6. Countries That Have Produced the Most Nobel Laureates

country_counts <- laureates_data$laureates %>%
filter(!is.na(birth.place.countryNow.en)) %>%
count(birth.place.countryNow.en, sort = TRUE)

kable(head(country_counts, 10),
caption = "Top 10 Countries by Number of Nobel Laureates")
Top 10 Countries by Number of Nobel Laureates
birth.place.countryNow.en n
USA 4
Germany 3
Israel 2
Japan 2
Algeria 1
Argentina 1
Belgium 1
Denmark 1
Egypt 1
Ethiopia 1

Observation: The data shows that countries such as the United States and Germany have consistently produced the most Nobel laureates. This could reflect their long-standing commitment to education, innovation, and international collaboration.

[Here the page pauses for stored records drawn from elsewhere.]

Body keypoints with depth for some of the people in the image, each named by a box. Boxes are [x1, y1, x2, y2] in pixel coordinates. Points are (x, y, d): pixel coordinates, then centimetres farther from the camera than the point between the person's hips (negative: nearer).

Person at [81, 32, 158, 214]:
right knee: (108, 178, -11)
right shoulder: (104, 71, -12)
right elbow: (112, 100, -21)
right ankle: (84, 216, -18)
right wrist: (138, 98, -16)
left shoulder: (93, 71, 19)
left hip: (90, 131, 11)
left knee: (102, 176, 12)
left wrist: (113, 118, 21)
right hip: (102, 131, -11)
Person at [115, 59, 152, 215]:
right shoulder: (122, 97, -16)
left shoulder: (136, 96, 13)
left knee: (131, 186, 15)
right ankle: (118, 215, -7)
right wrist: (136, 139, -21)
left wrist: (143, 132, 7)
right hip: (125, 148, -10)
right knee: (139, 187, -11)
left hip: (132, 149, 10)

7. Average Age of Laureates at the Time of the Award

age_by_category <- laureates_data$laureates %>%
tidyr::unnest(nobelPrizes, names_sep = "_") %>%
filter(!is.na(birth.date), !is.na(nobelPrizes_awardYear)) %>%
mutate(
age_at_award = as.numeric(nobelPrizes_awardYear) -
as.numeric(substr(birth.date, 1, 4))
) %>%
group_by(nobelPrizes_category.en) %>%
summarise(avg_age = round(mean(age_at_award, na.rm = TRUE), 1),
.groups = "drop") %>%
arrange(nobelPrizes_category.en)

kable(age_by_category, caption = "Average Age at Award by Category")
Average Age at Award by Category
nobelPrizes_category.en avg_age
Chemistry 62.0
Economic Sciences 58.0
Literature 58.5
Peace 50.3
Physics 55.6
Physiology or Medicine 62.5

Observation: Most Nobel laureates receive recognition in their mid to late adulthood, usually between 50 and 63 years old. This trend suggests that major contributions are often acknowledged after decades of research, leadership, or creative work.

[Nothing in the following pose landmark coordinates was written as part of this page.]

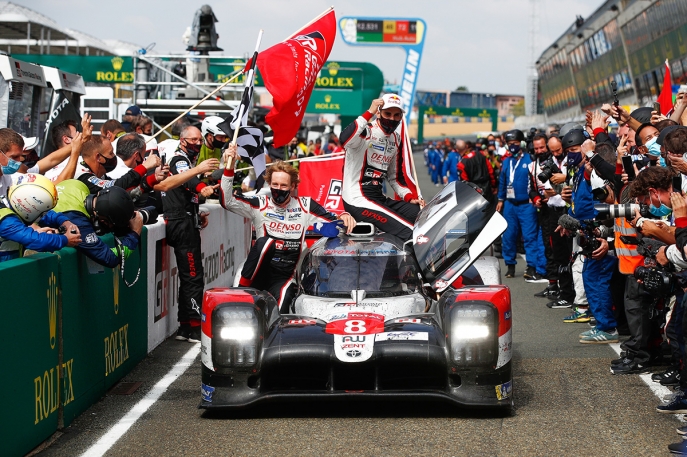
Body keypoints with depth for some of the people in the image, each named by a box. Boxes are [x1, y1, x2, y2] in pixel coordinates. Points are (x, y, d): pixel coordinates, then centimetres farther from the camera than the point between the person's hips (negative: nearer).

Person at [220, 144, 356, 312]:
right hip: (259, 272, 0)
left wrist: (343, 216, -15)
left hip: (285, 276, 0)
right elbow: (227, 201, -10)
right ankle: (244, 288, -19)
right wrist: (229, 168, -20)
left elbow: (332, 221, 8)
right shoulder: (259, 205, 0)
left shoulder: (305, 206, 5)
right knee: (265, 242, -32)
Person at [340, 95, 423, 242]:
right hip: (358, 202, -9)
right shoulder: (365, 132, -11)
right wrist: (370, 112, -31)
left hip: (379, 198, 9)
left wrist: (409, 197, 5)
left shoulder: (397, 140, 14)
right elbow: (344, 140, -35)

8. Nobel Prizes Awarded per Decade

prizes_by_decade <- nobel_data$nobelPrizes %>%
mutate(decade = (as.numeric(awardYear) %/% 10) * 10) %>%
count(decade) %>%
arrange(decade)

kable(prizes_by_decade, caption = "Number of Nobel Prizes Awarded by Decade")
Number of Nobel Prizes Awarded by Decade
decade n
1900 25

Observation: About 25 Nobel Prizes were awarded in the 1900s, marking the early phase of the award’s history and the beginning of its international recognition.


9. Distribution of Nobel Laureates by Continent

continent_counts <- laureates_data$laureates %>%
filter(!is.na(birth.place.continent.en)) %>%
count(birth.place.continent.en, sort = TRUE)

kable(continent_counts, caption = "Number of Nobel Laureates by Continent")
Number of Nobel Laureates by Continent
birth.place.continent.en n
Europe 9
Asia 6
North America 4
Africa 3
Oceania 1
South America 1

Observation: Most Nobel laureates originate from Europe, with Asia and North America ranking next. The results highlight Europe’s enduring academic presence and the growing recognition of contributions from other regions.


10. Conclusion

Through the Nobel Prize API, I extracted and analyzed JSON data about laureates and their awards. This analysis demonstrated how to connect to an open API, parse nested JSON data, and derive meaningful insights using R.

By exploring country patterns, age trends, and regional distributions, I gained a clearer understanding of the historical and global factors shaping Nobel recognition.